Motives to enforce it.

1. You are bound to it by oath in baptism: Col. iii. 1, ‘If ye be risen with Christ, seek those things which are above.’ You are bound to such a heavenly life; you are planted into the likeness of Christ’s death and resurrection. The sacramental resurrection enforceth the obligation; the real resurrection enforceth the effect.

2. The more heavenly you are in your lives, your right is the more evident, and you are more ready for possession. You are in the next meetness: Col. i. 12, ‘Who hath made us meet to be partakers of the inheritance of the saints in light.’ A man reconciled to God and sanctified is in a remote meetness; but the heavenly-minded, the heavenly walkers, are in the next preparation. The first meetness gives us a right, the next meetness a ripeness, like a shock of corn that comes in in its season.

3. This heavenly conversation doth more honour God in the world; when we carry ourselves as men of another world, we do the better convince them of the reality of our profession and hopes. By your serious diligence you condemn the world: Heb. xi. 7, ‘Noah condemned the world.’ Make the world wonder: 1 Peter iv. 4, ‘They think it strange you run not with them into the same excess of riot.’ Awaken the world to think of God: 2 Thes. i. 11, 12, ‘Wherefore we pray always for you, that God would count you worthy of his calling, and fulfil all 157the good pleasure of his goodness, and the work of faith with power: that the name of the Lord Jesus Christ may be glorified in you.’ Christ is glorified and you rewarded.

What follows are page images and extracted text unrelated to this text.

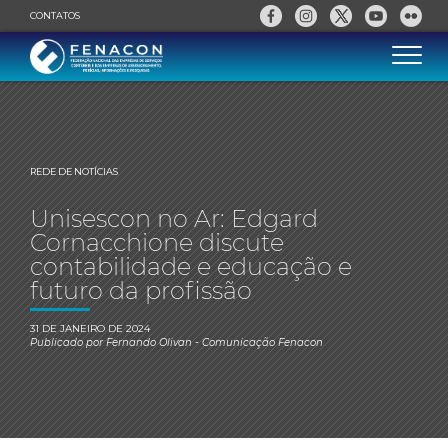
CONTATOS
REDE DE NOTÍCIAS
Unisescon no Ar: Edgard
Cornacchione discute
contabilidade e educação e
futuro da profissão
31 DE JANEIRO DE 2024
Publicado por
Fernando Olivan
- Comunicação Fenacon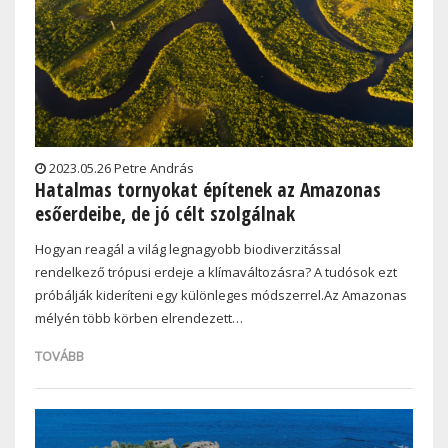
2023.05.26 Petre András
Hatalmas tornyokat építenek az Amazonas
esőerdeibe, de jó célt szolgálnak
Hogyan reagál a világ legnagyobb biodiverzitással
rendelkező trópusi erdeje a klímaváltozásra? A tudósok ezt
próbálják kideríteni egy különleges módszerrel.Az Amazonas
mélyén több körben elrendezett…
TOVÁBB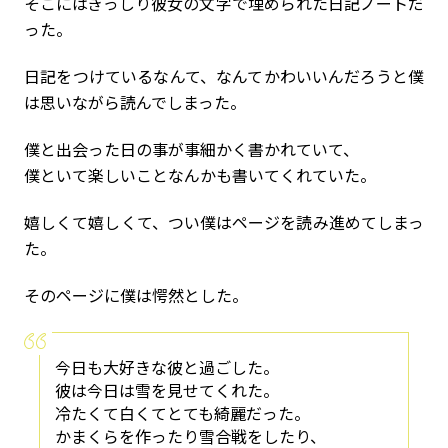
そこにはぎっしり彼女の文字で埋められた日記ノートだ
った。
日記をつけているなんて、なんてかわいいんだろうと僕
は思いながら読んでしまった。
僕と出会った日の事が事細かく書かれていて、
僕といて楽しいことなんかも書いてくれていた。
嬉しくて嬉しくて、つい僕はページを読み進めてしまっ
た。
そのページに僕は愕然とした。
今日も大好きな彼と過ごした。
彼は今日は雪を見せてくれた。
冷たくて白くてとても綺麗だった。
かまくらを作ったり雪合戦をしたり、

But what is this heavenly conversation? When we so believe as to prize it, so prize it as to seek after it in the first place.

[1.] Do we believe it? Surely they that are drowned in the cares of the world and voluptuous living have no sense of the world to come. That is known by mortification rather than confident presumption: 1 John v. 4, 5, ‘And this is the victory that overcometh the world, even our faith. Who is he that overcometh the world, but he that believeth that Jesus is the Son of God?’

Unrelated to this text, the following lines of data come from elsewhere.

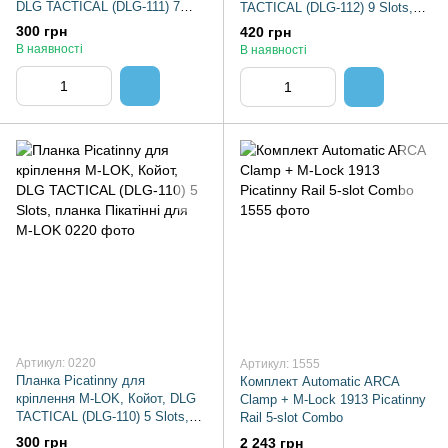
DLG TACTICAL (DLG-111) 7
TACTICAL (DLG-112) 9 Slots,
Slots, планка Пікатінні для M-
планка Пікатінні для M-LOK
300 грн
420 грн
LOK
В наявності
В наявності
Артикул: 0220
Артикул: 1555
Планка Picatinny для
Комплект Automatic ARCA
кріплення M-LOK, Койот, DLG
Clamp + M-Lock 1913 Picatinny
TACTICAL (DLG-110) 5 Slots,
Rail 5-slot Combo
планка Пікатінні для M-LOK
300 грн
2 243 грн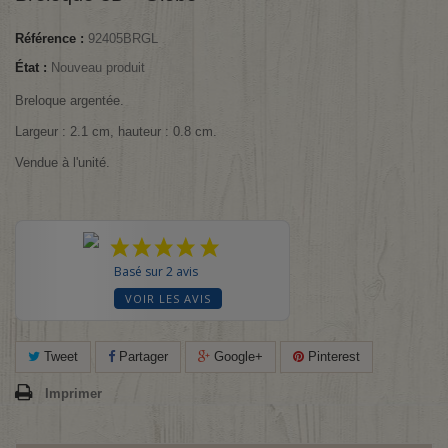
Référence :
92405BRGL
État :
Nouveau produit
Breloque argentée.
Largeur : 2.1 cm, hauteur : 0.8 cm.
Vendue à l'unité.
Basé sur 2 avis
VOIR LES AVIS
Tweet
Partager
Google+
Pinterest
Imprimer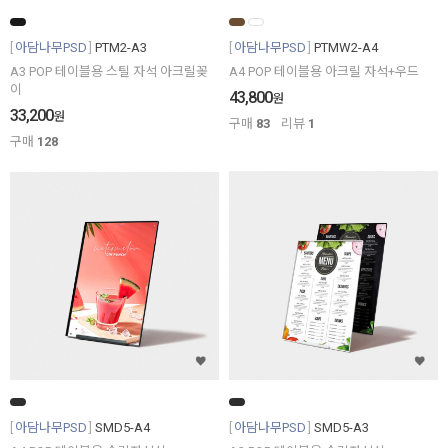
아담나무PSD
PTM2-A3
아담나무PSD
PTMW2-A4
A3 POP 테이블용 스틸 자석 아크릴꽂
A4 POP 테이블용 아크릴 자석+우드
이
43,800
원
33,200
원
구매
83
리뷰
1
구매
128
아담나무PSD
SMD5-A4
아담나무PSD
SMD5-A3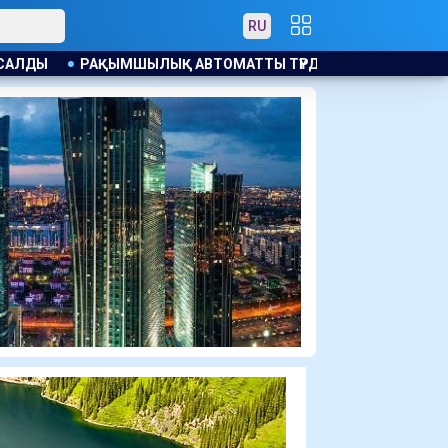
RU
ТТЫ ТҮРДЕ ҚОЛДАНЫЛМАЙДЫ: ҚАНША ҚАЗАҚСТАНДЫҚ БОС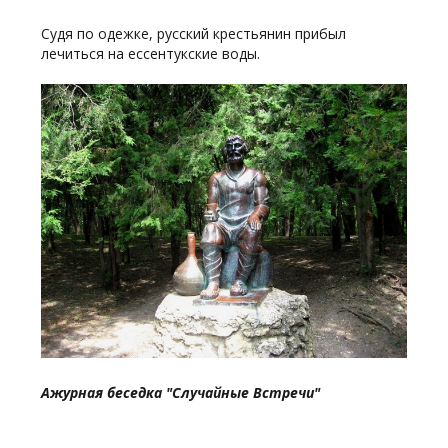
Судя по одежке, русский крестьянин прибыл
лечиться на ессентукские воды.
Ажурная беседка "Случайные Встречи"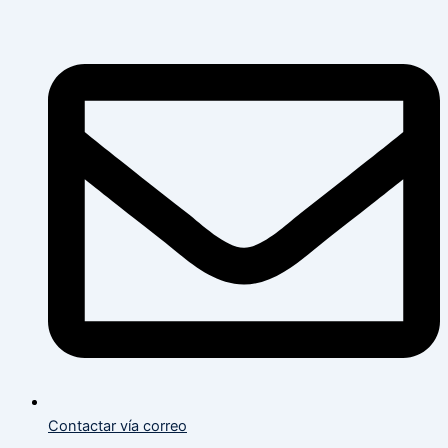
Flyout
Flyout
Main
Menu
Menu
Menu
Contactar vía correo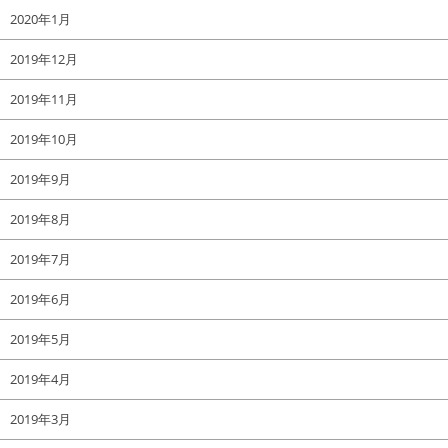
2020年1月
2019年12月
2019年11月
2019年10月
2019年9月
2019年8月
2019年7月
2019年6月
2019年5月
2019年4月
2019年3月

[2.] Do we prize and esteem it? for nothing is sought and laboured for but what is prized. Do we prize it, not with a speculative, but practical esteem? Rom. ii. 18, ‘Thou approvest the things that are excellent.’ The practical esteem is that which draweth our hearts. Is it our treasure? Mat. vi. 19, ‘Lay up treasure in heaven.’ Do you esteem it comparatively above all other things? Mat. xiii. 45, 46, ‘Sell all to buy the pearl of great price.’ All is nothing in comparison of this blessed estate. Do you esteem it copulatively, cross and crown, means and end? Ps. cvi. 24, ‘They despised the pleasant land, and believed not his word;’ Phil. iii. 11, ‘If by any means I may attain unto the resurrection of the dead.’

[3.] Do you seek it? What do you do for it? Our great business in this life is seeking after heaven. Many would be glad their souls might be saved at last, but we cannot believe they are in earnest. Where is that seeking, watching, striving, working, that serious diligence, those lively endeavours, that conscionable care for obtaining so great a benefit? What! seek it, and have no heart to pray for it, hear and meditate of it? Alas! for seeking, watching, working, striving, men are as far from these as they are like to be from heaven itself.

[4.] Do you seek it in the first place, so that all other works and labours are but by the by and subordinate to this? Alas! how can you say so, when religion is looked upon by the by, and you are out of your element when you are employed in the duties of it? You cannot endure to be long held to prayer, or hearing the word; your hearts are not suited to these things.